What the exercise asks — A complete copy of the entries, exactly as written, is the expected result.

Data shown —
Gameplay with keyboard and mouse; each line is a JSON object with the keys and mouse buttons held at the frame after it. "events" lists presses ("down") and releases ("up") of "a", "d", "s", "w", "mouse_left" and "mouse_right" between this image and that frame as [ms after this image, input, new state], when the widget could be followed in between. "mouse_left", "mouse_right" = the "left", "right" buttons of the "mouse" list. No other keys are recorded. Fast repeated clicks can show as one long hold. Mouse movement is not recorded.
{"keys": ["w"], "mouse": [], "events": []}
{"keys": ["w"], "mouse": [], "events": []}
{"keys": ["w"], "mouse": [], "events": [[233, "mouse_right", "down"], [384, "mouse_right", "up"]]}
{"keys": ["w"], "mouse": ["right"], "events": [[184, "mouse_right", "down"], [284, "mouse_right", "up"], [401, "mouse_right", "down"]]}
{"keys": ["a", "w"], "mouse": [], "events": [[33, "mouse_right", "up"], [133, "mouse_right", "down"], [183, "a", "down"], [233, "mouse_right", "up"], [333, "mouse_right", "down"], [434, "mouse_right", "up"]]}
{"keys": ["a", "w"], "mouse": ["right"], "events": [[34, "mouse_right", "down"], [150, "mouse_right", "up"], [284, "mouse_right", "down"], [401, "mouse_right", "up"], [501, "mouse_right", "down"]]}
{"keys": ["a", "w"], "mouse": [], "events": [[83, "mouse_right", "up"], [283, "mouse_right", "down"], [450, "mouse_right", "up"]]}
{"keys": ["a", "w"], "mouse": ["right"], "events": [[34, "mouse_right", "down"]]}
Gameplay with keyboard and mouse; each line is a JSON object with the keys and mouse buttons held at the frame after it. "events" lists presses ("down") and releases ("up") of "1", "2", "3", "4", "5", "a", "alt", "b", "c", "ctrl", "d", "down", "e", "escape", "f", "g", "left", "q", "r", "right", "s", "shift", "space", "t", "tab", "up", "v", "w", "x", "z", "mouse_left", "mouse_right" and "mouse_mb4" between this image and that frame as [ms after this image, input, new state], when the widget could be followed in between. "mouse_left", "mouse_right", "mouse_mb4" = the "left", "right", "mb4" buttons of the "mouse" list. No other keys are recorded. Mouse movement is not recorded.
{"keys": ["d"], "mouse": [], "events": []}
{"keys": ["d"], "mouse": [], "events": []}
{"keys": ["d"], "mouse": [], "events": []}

The completed task —
Gameplay with keyboard and mouse; each line is a JSON object with the keys and mouse buttons held at the frame after it. "events" lists presses ("down") and releases ("up") of "a", "d", "s", "w", "mouse_left" and "mouse_right" between this image and that frame as [ms after this image, input, new state], when the widget could be followed in between. "mouse_left", "mouse_right" = the "left", "right" buttons of the "mouse" list. No other keys are recorded. Fast repeated clicks can show as one long hold. Mouse movement is not recorded.
{"keys": ["w"], "mouse": [], "events": []}
{"keys": ["w"], "mouse": [], "events": []}
{"keys": ["w"], "mouse": [], "events": [[233, "mouse_right", "down"], [384, "mouse_right", "up"]]}
{"keys": ["w"], "mouse": ["right"], "events": [[184, "mouse_right", "down"], [284, "mouse_right", "up"], [401, "mouse_right", "down"]]}
{"keys": ["a", "w"], "mouse": [], "events": [[33, "mouse_right", "up"], [133, "mouse_right", "down"], [183, "a", "down"], [233, "mouse_right", "up"], [333, "mouse_right", "down"], [434, "mouse_right", "up"]]}
{"keys": ["a", "w"], "mouse": ["right"], "events": [[34, "mouse_right", "down"], [150, "mouse_right", "up"], [284, "mouse_right", "down"], [401, "mouse_right", "up"], [501, "mouse_right", "down"]]}
{"keys": ["a", "w"], "mouse": [], "events": [[83, "mouse_right", "up"], [283, "mouse_right", "down"], [450, "mouse_right", "up"]]}
{"keys": ["a", "w"], "mouse": ["right"], "events": [[34, "mouse_right", "down"]]}
Gameplay with keyboard and mouse; each line is a JSON object with the keys and mouse buttons held at the frame after it. "events" lists presses ("down") and releases ("up") of "1", "2", "3", "4", "5", "a", "alt", "b", "c", "ctrl", "d", "down", "e", "escape", "f", "g", "left", "q", "r", "right", "s", "shift", "space", "t", "tab", "up", "v", "w", "x", "z", "mouse_left", "mouse_right" and "mouse_mb4" between this image and that frame as [ms after this image, input, new state], when the widget could be followed in between. "mouse_left", "mouse_right", "mouse_mb4" = the "left", "right", "mb4" buttons of the "mouse" list. No other keys are recorded. Mouse movement is not recorded.
{"keys": ["d"], "mouse": [], "events": []}
{"keys": ["d"], "mouse": [], "events": []}
{"keys": ["d"], "mouse": [], "events": []}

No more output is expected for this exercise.